• September 6, 2016

Bug Zapper: Fighting Zika With Technology

Technology and Big Data are helping track the virus.

The buzzing of a mosquito has always been an annoyance, but recently it has become the soundtrack to the latest public health crisis. How is technology helping healthcare organizations fight back against the Zika virus?

The Zika virus has dominated headlines for months, and with so little known about the virus and its link to birth defects, much of the world is on edge. Health professionals certainly have an interest in containing the spread and focusing their prevention efforts. Technology and Big Data are helping them with these tasks.

Apps and Maps

Considering how mobile mosquitoes are—not to mention travelers who may unknowingly carry the disease from affected areas—mobile apps and mapping technologies to track the virus and spread information are essential.

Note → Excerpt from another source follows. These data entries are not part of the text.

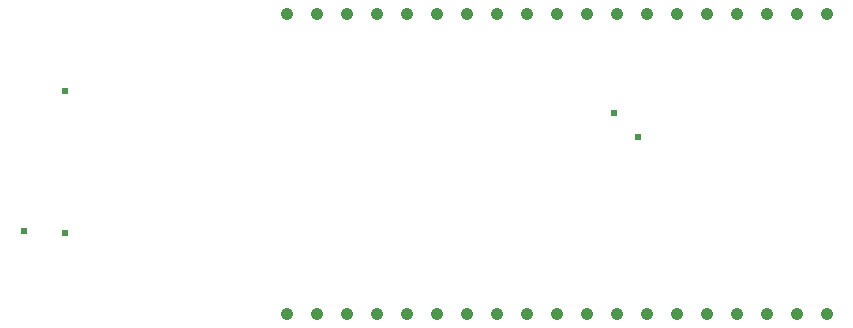
<source format=gbr>
G04 DesignSpark PCB Gerber Version 10.0 Build 5299*
G04 #@! TF.Part,Single*
G04 #@! TF.FilePolarity,Positive*
%FSLAX35Y35*%
%MOIN*%
G04 #@! TA.AperFunction,ViaDrill*
%ADD26C,0.02400*%
G04 #@! TA.AperFunction,MechanicalDrill*
%ADD27C,0.04094*%
G04 #@! TD.AperFunction*
X0Y0D02*
D02*
D26*
X78990Y32423D03*
X92770Y31746D03*
Y78990D03*
X275841Y71793D03*
X283715Y63919D03*
D02*
D27*
X166549Y4778D03*
Y104778D03*
X176549Y4778D03*
Y104778D03*
X186549Y4778D03*
Y104778D03*
X196549Y4778D03*
Y104778D03*
X206549Y4778D03*
Y104778D03*
X216549Y4778D03*
Y104778D03*
X226549Y4778D03*
Y104778D03*
X236549Y4778D03*
Y104778D03*
X246549Y4778D03*
Y104778D03*
X256549Y4778D03*
Y104778D03*
X266549Y4778D03*
Y104778D03*
X276549Y4778D03*
Y104778D03*
X286549Y4778D03*
Y104778D03*
X296549Y4778D03*
Y104778D03*
X306549Y4778D03*
Y104778D03*
X316549Y4778D03*
Y104778D03*
X326549Y4778D03*
Y104778D03*
X336549Y4778D03*
Y104778D03*
X346549Y4778D03*
Y104778D03*
X0Y0D02*
M02*

</source>
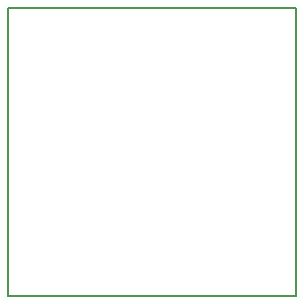
<source format=gko>
G04 DipTrace Beta 2.3.5.2*
%INLulfroMiniBrush-v2.GKO*%
%MOIN*%
%ADD11C,0.0055*%
%FSLAX44Y44*%
G04*
G70*
G90*
G75*
G01*
%LNBoardOutline*%
%LPD*%
X0Y0D2*
D11*
Y9600D1*
X9600D1*
Y0D1*
X0D1*
M02*

</source>
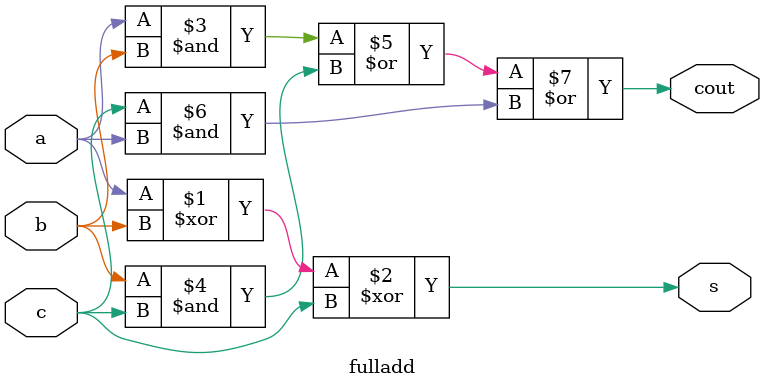
<source format=v>
module paralleladd(
input [3:0]A,
input [3:0]B,
input Cin,
output [3:0]S,
output Cout
    );
    wire w1,w2,w3;
    fulladd f1(S[0],w1,A[0],B[0],Cin);
     fulladd f2(S[1],w2,A[1],B[1],w1);
      fulladd f3(S[2],w3,A[2],B[2],w2);
       fulladd f4(S[3],Cout,A[3],B[3],w3);
endmodule

 module fulladd(s,cout,a,b,c);
       input a,b,c;
       output s,cout;
       assign s=a^b^c;
       assign cout=(a&b|b&c|c&a);
       endmodule

</source>
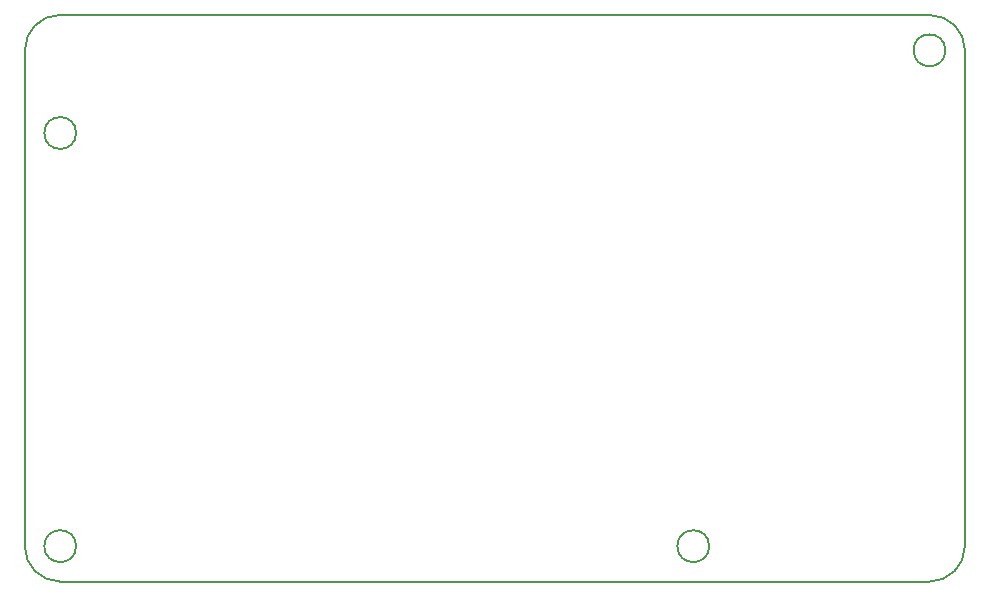
<source format=gm1>
G04 #@! TF.GenerationSoftware,KiCad,Pcbnew,8.0.2*
G04 #@! TF.CreationDate,2024-05-30T21:41:25+08:00*
G04 #@! TF.ProjectId,pppc_usb_hub,70707063-5f75-4736-925f-6875622e6b69,rev?*
G04 #@! TF.SameCoordinates,Original*
G04 #@! TF.FileFunction,Profile,NP*
%FSLAX46Y46*%
G04 Gerber Fmt 4.6, Leading zero omitted, Abs format (unit mm)*
G04 Created by KiCad (PCBNEW 8.0.2) date 2024-05-30 21:41:25*
%MOMM*%
%LPD*%
G01*
G04 APERTURE LIST*
G04 #@! TA.AperFunction,Profile*
%ADD10C,0.200000*%
G04 #@! TD*
G04 APERTURE END LIST*
D10*
X111700000Y-81010000D02*
X185300000Y-81010000D01*
X186650000Y-84010000D02*
G75*
G02*
X183950000Y-84010000I-1350000J0D01*
G01*
X183950000Y-84010000D02*
G75*
G02*
X186650000Y-84010000I1350000J0D01*
G01*
X185300000Y-128990000D02*
X111700000Y-128990000D01*
X108700000Y-125990000D02*
X108700000Y-84010000D01*
X111700000Y-128990000D02*
G75*
G02*
X108700000Y-125990000I0J3000000D01*
G01*
X113050000Y-91010000D02*
G75*
G02*
X110350000Y-91010000I-1350000J0D01*
G01*
X110350000Y-91010000D02*
G75*
G02*
X113050000Y-91010000I1350000J0D01*
G01*
X188300000Y-125990000D02*
G75*
G02*
X185300000Y-128990000I-3000000J0D01*
G01*
X113050000Y-125990000D02*
G75*
G02*
X110350000Y-125990000I-1350000J0D01*
G01*
X110350000Y-125990000D02*
G75*
G02*
X113050000Y-125990000I1350000J0D01*
G01*
X108700000Y-84010000D02*
G75*
G02*
X111700000Y-81010000I3000000J0D01*
G01*
X185300000Y-81010000D02*
G75*
G02*
X188300000Y-84010000I0J-3000000D01*
G01*
X166650000Y-125990000D02*
G75*
G02*
X163950000Y-125990000I-1350000J0D01*
G01*
X163950000Y-125990000D02*
G75*
G02*
X166650000Y-125990000I1350000J0D01*
G01*
X188300000Y-84010000D02*
X188300000Y-125990000D01*
M02*

</source>
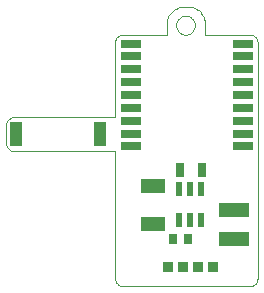
<source format=gbp>
G75*
%MOIN*%
%OFA0B0*%
%FSLAX24Y24*%
%IPPOS*%
%LPD*%
%AMOC8*
5,1,8,0,0,1.08239X$1,22.5*
%
%ADD10C,0.0000*%
%ADD11R,0.0394X0.0787*%
%ADD12R,0.0709X0.0276*%
%ADD13R,0.0709X0.0315*%
%ADD14R,0.1000X0.0500*%
%ADD15R,0.0320X0.0350*%
%ADD16R,0.0244X0.0480*%
%ADD17R,0.0276X0.0354*%
%ADD18R,0.0787X0.0472*%
%ADD19R,0.0315X0.0472*%
D10*
X006010Y006400D02*
X006010Y010650D01*
X002635Y010650D01*
X002605Y010652D01*
X002575Y010657D01*
X002546Y010666D01*
X002519Y010679D01*
X002493Y010694D01*
X002469Y010713D01*
X002448Y010734D01*
X002429Y010758D01*
X002414Y010784D01*
X002401Y010811D01*
X002392Y010840D01*
X002387Y010870D01*
X002385Y010900D01*
X002385Y011525D01*
X002387Y011555D01*
X002392Y011585D01*
X002401Y011614D01*
X002414Y011641D01*
X002429Y011667D01*
X002448Y011691D01*
X002469Y011712D01*
X002493Y011731D01*
X002519Y011746D01*
X002546Y011759D01*
X002575Y011768D01*
X002605Y011773D01*
X002635Y011775D01*
X006010Y011775D01*
X006010Y014275D01*
X006012Y014305D01*
X006017Y014335D01*
X006026Y014364D01*
X006039Y014391D01*
X006054Y014417D01*
X006073Y014441D01*
X006094Y014462D01*
X006118Y014481D01*
X006144Y014496D01*
X006171Y014509D01*
X006200Y014518D01*
X006230Y014523D01*
X006260Y014525D01*
X007728Y014525D01*
X007728Y014818D01*
X007729Y014818D02*
X007727Y014865D01*
X007729Y014912D01*
X007734Y014959D01*
X007744Y015005D01*
X007756Y015050D01*
X007773Y015094D01*
X007792Y015137D01*
X007815Y015178D01*
X007841Y015217D01*
X007871Y015254D01*
X007903Y015289D01*
X007937Y015321D01*
X007974Y015350D01*
X008013Y015376D01*
X008054Y015399D01*
X008097Y015418D01*
X008141Y015435D01*
X008186Y015447D01*
X008232Y015457D01*
X008279Y015462D01*
X008279Y015463D02*
X008415Y015463D01*
X008461Y015462D01*
X008506Y015458D01*
X008551Y015450D01*
X008595Y015439D01*
X008638Y015425D01*
X008680Y015407D01*
X008720Y015386D01*
X008759Y015361D01*
X008795Y015334D01*
X008829Y015304D01*
X008861Y015272D01*
X008890Y015237D01*
X008916Y015200D01*
X008940Y015161D01*
X008960Y015120D01*
X008977Y015078D01*
X008990Y015034D01*
X009000Y014990D01*
X009007Y014945D01*
X009010Y014900D01*
X009010Y014899D02*
X009010Y014525D01*
X010510Y014525D01*
X010540Y014523D01*
X010570Y014518D01*
X010599Y014509D01*
X010626Y014496D01*
X010652Y014481D01*
X010676Y014462D01*
X010697Y014441D01*
X010716Y014417D01*
X010731Y014391D01*
X010744Y014364D01*
X010753Y014335D01*
X010758Y014305D01*
X010760Y014275D01*
X010760Y006399D01*
X010758Y006369D01*
X010752Y006339D01*
X010743Y006310D01*
X010730Y006283D01*
X010715Y006257D01*
X010696Y006233D01*
X010674Y006212D01*
X010650Y006194D01*
X010625Y006178D01*
X010597Y006166D01*
X010568Y006157D01*
X010538Y006152D01*
X010508Y006150D01*
X006260Y006150D01*
X006230Y006152D01*
X006200Y006157D01*
X006171Y006166D01*
X006144Y006179D01*
X006118Y006194D01*
X006094Y006213D01*
X006073Y006234D01*
X006054Y006258D01*
X006039Y006284D01*
X006026Y006311D01*
X006017Y006340D01*
X006012Y006370D01*
X006010Y006400D01*
X008047Y014839D02*
X008049Y014874D01*
X008055Y014909D01*
X008065Y014942D01*
X008078Y014975D01*
X008095Y015006D01*
X008115Y015034D01*
X008139Y015060D01*
X008165Y015084D01*
X008193Y015104D01*
X008224Y015121D01*
X008257Y015134D01*
X008290Y015144D01*
X008325Y015150D01*
X008360Y015152D01*
X008395Y015150D01*
X008430Y015144D01*
X008463Y015134D01*
X008496Y015121D01*
X008527Y015104D01*
X008555Y015084D01*
X008581Y015060D01*
X008605Y015034D01*
X008625Y015006D01*
X008642Y014975D01*
X008655Y014942D01*
X008665Y014909D01*
X008671Y014874D01*
X008673Y014839D01*
X008671Y014804D01*
X008665Y014769D01*
X008655Y014736D01*
X008642Y014703D01*
X008625Y014672D01*
X008605Y014644D01*
X008581Y014618D01*
X008555Y014594D01*
X008527Y014574D01*
X008496Y014557D01*
X008463Y014544D01*
X008430Y014534D01*
X008395Y014528D01*
X008360Y014526D01*
X008325Y014528D01*
X008290Y014534D01*
X008257Y014544D01*
X008224Y014557D01*
X008193Y014574D01*
X008165Y014594D01*
X008139Y014618D01*
X008115Y014644D01*
X008095Y014672D01*
X008078Y014703D01*
X008065Y014736D01*
X008055Y014769D01*
X008049Y014804D01*
X008047Y014839D01*
D11*
X005510Y011211D03*
X002714Y011211D03*
D12*
X006528Y010807D03*
X006528Y014232D03*
X010268Y014232D03*
X010268Y010807D03*
D13*
X010268Y011220D03*
X010268Y011654D03*
X010268Y012087D03*
X010268Y012520D03*
X010268Y012953D03*
X010268Y013386D03*
X010268Y013819D03*
X006528Y013819D03*
X006528Y013386D03*
X006528Y012953D03*
X006528Y012520D03*
X006528Y012087D03*
X006528Y011654D03*
X006528Y011220D03*
D14*
X009978Y008681D03*
X009978Y007713D03*
D15*
X009260Y006775D03*
X008760Y006775D03*
X008260Y006775D03*
X007760Y006775D03*
D16*
X008135Y008337D03*
X008509Y008337D03*
X008883Y008341D03*
X008883Y009369D03*
X008509Y009369D03*
X008135Y009369D03*
D17*
X007941Y007713D03*
X008453Y007713D03*
D18*
X007260Y008208D03*
X007260Y009467D03*
D19*
X008186Y010025D03*
X008895Y010025D03*
M02*

</source>
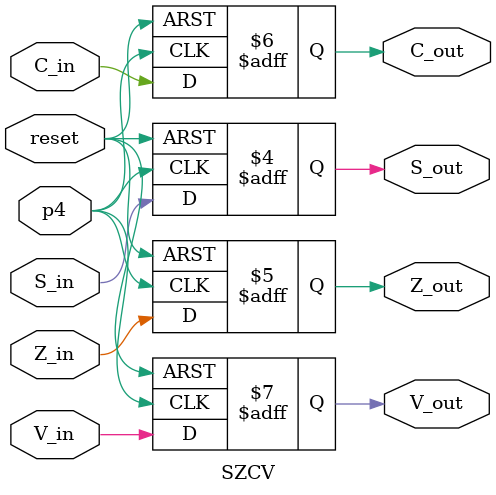
<source format=v>
module SZCV (
	input p4, reset,
	input S_in, Z_in, C_in, V_in,
	output reg S_out, Z_out, C_out, V_out);
	
	always @(posedge p4 or negedge reset) begin
		if (reset == 1'b0) begin
			S_out <= 1'b0;
			Z_out <= 1'b0;
			C_out <= 1'b0;
			V_out <= 1'b0;
		end else if (p4 == 1'b1) begin
			S_out <= S_in;
			Z_out <= Z_in;
			C_out <= C_in;
			V_out <= V_in;
		end
	end
	
endmodule

</source>
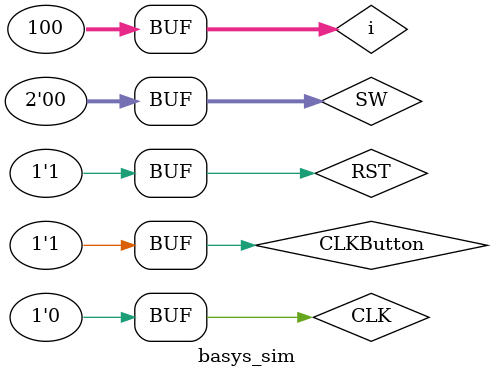
<source format=v>
`timescale 1ns / 1ps


module basys_sim(

    );
    reg CLK, RST;
    reg CLKButton;
    reg [1:0] SW;
    
    basys3 test(
        .BasysCLK(CLK),
        .CLKButton(CLKButton),
        .SW_in(SW),
        .RST(RST),
        
        .bits(),
        .segOut()
    );
    integer i;

    initial begin
        CLK = 0;
        RST = 1;
        CLKButton = 0;
        SW = 2'b00;
        for (i = 0; i < 100; i = i + 1) begin
            #100;
            CLK = ~CLK;
//            #10;
            if (i % 15 == 0) CLKButton = ~CLKButton;
        end

       
    end
endmodule

</source>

  • The World Health Organization (WHO) has released a free app to help people—both healthcare workers and the general public—report cases of Zika. Users can also report complications and read information about Zika, making it an educational tool as well as an important component in tracking the disease.
  • Kinsa, a manufacturer of smart thermometers, has also created a mobile solution that will track incidence of fevers, one of the symptoms of Zika infection. The groups feature, created for the athletes at the Olympics in Rio de Janeiro, allows multiple users to share information about their health. The company also gave some of the athletes smart thermometers that recorded body temperatures in an app, and if the person allowed it, the data was crowdsourced to see the local “health weather.”
  • The Pacific Disaster Center is using geographic information systems (GIS) to map incidences of the Zika virus and layer that with information about how well the areas affected are equipped to handle an outbreak, such as number of hospitals, local weather reports, and geographic elements.
  • Specialists at HealthMap are also mapping Zika cases. With their experience mapping viruses spread by mosquitoes and other animals, also called vector-borne diseases, they believe surveillance and data-gathering are essential tools in fighting these complicated illnesses.

Now, the system for tracking cases isn’t perfect. Because the disease is spread by an intermediary—mosquitoes—rather than direct human contact, saving the locations of those who get the disease won’t give a complete picture of the spread.

But when you layer on travel data and share the location of outbreaks to help consumers plan and protect themselves with mosquito repellant and clothing, Big Data can lessen the severity of outbreaks and prevent them from spreading. Local health authorities and disaster relief agencies can use this data to predict where cases may spike and prepare contingency plans.

The Power of Technology in Fighting Communicable Diseases

These tech tools allow more powerful analysis than was previously available to healthcare workers. Moreover, with the recent addition of crowdsourcing through the WHO and Kinsa apps, new technology makes it possible for data to be updated faster and to cover a broader range than it once did, when only health departments were in charge of disease reporting.

These tools and methods will also provide the basis going forward not only to address future disease outbreaks but also to possibly predict and prevent them.